We describe the preparation of mixed metal oxide nanoparticles of a desirable composition and their transformation to the crystalline solids Zr_xTi_1−xO₂ (0.0 ≤ x ≤ 1.0) after heat treatment. The correlation analysis between the size of the nucleus, the crystalline phase and the elemental composition of the solid is presented. Mixed metal oxide zirconium–titanium-oxo-alkoxy (ZTOA) nanoparticles of different elemental compositions 0 ≤ x = C_Zr/(C_Zr + C_Ti) ≤ 1 were prepared via the sol–gel method in a reactor by rapid micromixing of n-propanol fluids containing the precursors and water.
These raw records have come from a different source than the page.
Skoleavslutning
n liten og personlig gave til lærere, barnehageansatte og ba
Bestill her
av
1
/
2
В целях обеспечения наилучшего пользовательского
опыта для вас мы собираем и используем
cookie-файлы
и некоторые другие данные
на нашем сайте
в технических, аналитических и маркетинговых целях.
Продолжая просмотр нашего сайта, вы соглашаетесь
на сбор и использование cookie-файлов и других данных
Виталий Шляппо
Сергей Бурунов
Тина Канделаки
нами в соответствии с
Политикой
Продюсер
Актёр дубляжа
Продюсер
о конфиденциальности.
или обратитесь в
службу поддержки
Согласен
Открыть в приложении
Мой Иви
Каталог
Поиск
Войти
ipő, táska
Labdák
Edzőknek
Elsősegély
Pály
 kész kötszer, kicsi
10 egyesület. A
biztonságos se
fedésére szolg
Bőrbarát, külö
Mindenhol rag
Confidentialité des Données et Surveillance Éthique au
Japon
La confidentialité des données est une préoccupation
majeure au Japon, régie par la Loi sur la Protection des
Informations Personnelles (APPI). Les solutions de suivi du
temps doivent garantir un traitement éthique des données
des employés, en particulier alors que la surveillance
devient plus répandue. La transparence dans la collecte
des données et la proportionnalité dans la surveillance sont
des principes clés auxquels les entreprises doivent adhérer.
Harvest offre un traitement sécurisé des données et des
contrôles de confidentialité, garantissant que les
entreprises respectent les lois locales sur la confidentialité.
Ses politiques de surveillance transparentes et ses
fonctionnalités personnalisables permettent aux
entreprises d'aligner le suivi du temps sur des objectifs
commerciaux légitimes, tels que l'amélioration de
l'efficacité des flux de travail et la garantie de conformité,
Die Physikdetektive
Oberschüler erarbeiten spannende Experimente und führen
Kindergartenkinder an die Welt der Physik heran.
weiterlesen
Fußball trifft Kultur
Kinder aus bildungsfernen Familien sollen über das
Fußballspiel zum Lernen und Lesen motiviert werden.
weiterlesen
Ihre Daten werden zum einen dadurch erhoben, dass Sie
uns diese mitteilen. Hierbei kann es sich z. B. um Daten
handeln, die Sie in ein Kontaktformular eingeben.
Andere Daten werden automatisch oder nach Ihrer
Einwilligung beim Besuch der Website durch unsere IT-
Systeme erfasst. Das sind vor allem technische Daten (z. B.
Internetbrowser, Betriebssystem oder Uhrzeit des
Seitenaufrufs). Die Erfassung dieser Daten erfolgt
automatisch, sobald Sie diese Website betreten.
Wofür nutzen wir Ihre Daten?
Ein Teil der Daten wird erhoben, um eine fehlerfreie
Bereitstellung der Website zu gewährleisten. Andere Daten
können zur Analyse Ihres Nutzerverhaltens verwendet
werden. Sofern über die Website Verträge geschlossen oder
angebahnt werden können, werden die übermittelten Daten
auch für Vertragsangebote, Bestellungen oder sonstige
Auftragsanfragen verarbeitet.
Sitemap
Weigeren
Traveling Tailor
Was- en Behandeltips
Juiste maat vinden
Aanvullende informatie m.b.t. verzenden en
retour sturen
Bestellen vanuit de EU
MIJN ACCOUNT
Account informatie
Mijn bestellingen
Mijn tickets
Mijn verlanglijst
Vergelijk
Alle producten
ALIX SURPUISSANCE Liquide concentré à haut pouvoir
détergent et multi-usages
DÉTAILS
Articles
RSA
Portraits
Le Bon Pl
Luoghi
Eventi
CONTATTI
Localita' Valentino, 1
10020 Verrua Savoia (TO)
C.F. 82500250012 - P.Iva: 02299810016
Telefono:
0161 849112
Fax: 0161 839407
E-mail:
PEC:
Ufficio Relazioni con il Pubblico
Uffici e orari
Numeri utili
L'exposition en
The structural transformation of the nanoparticles takes place in two temperature ranges, 210–250 °C and 380–680 °C, which sensitively depends on the elemental composition. In the range 0.3 ≤ x ≤ 0.6, stable ZTOA nanoparticles with a radius of 2.1 ± 0.05 nm appeared at the hydrolysis ratio H ≤ 1.5. The heat treatment results in a single orthorhombic Zr_xTi_1−xO₂ phase. The crystallisation onset temperature was the highest in this range of x, attaining 680 °C at x = 0.5. In the range 0 ≤ x ≤ 0.2, the particle radius decreased to 1.6 nm for pure titanium-oxo-alkoxy nuclei (TOA, x = 0); their heat treatment resulted in a single TiO₂ anatase phase. In the range 0.7 ≤ x ≤ 1, the particle radius decreased to 1.8 nm for pure zirconium-oxo-alkoxy nuclei (ZOA, x = 1); their heat treatment resulted in mixed monoclinic and tetragonal ZrO₂ phases. The crystalline cell parameters of the observed phases underwent a continuous variation with x. TEM images evidenced the nanoporous structure of submicronic orthorhombic Zr_xTi_1−xO₂ monocrystals with a mean pore size of about that of the ZTOA nanoparticles.